This is such an interesting question because in the very first sentence, the narrator tells us, "The thousand injuries of Fortunato I had borne as best I could, but when he ventured upon insult I vowed revenge."
The narrator is trying to convince us from the very beginning that Fortunato has wronged him so unjustly that Fortunato deserves death. That is a pretty strong position to take, so where is the support for these "thousand injuries"?
Interestingly, the narrator doesn't really develop those details.

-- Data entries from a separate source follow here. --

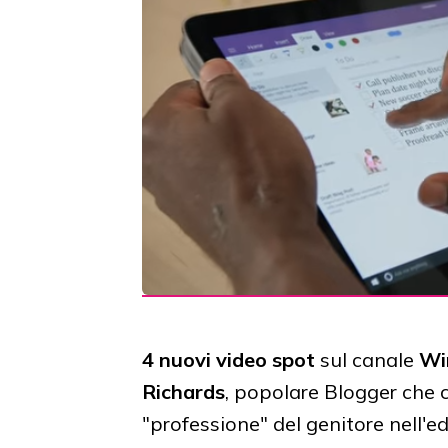
4 nuovi video spot
sul canale
Wi
Richards
, popolare Blogger che c
"professione" del genitore nell'edu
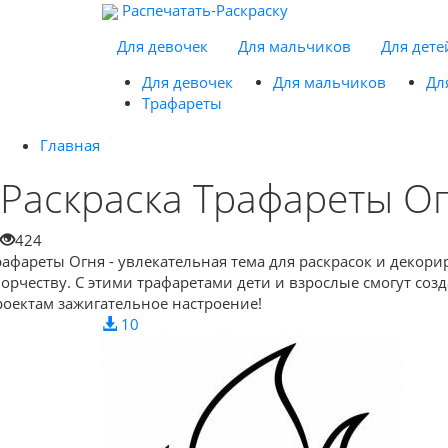
Распечатать-Раскраску
Для девочек
Для мальчиков
Для дете
Для девочек
Для мальчиков
Дл
Трафареты
Главная
Раскраска Трафареты О
424
рафареты Огня - увлекательная тема для раскрасок и декор
ворчеству. С этими трафаретами дети и взрослые смогут со
роектам зажигательное настроение!
10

And that is part of the problem, because this narrator has many qualities that lead us to believe he is unreliable and that maybe the details he is providing aren't exactly factual. (Poe presents similar narrators in "The Pit and the Pendulum" and "The Tell-Tale Heart.")
In the second paragraph, the narrator tells us that "it must be understood that neither by word or deed had I given Fortunato cause to doubt my good will." In effect, the narrator is therefore bragging about how well he was able to deceive Fortunato into trusting him on the walk that led to Fortunato's death. If he so effectively deceived his victim, is he equally talented at deceiving the reader?
And it is also important that in the final lines, the narrator lets us know that it has been "half a century" since this murder took place. So how clear are his memories of these "thousand injuries," anyway?
It is possible that Fortunato inflicted no injuries on our unreliable narrator at all. Surely those would have been worth recounting as justification for the murder that transpired, so the absence of these key details really builds a case that Fortunato may not have been to blame for his untimely end.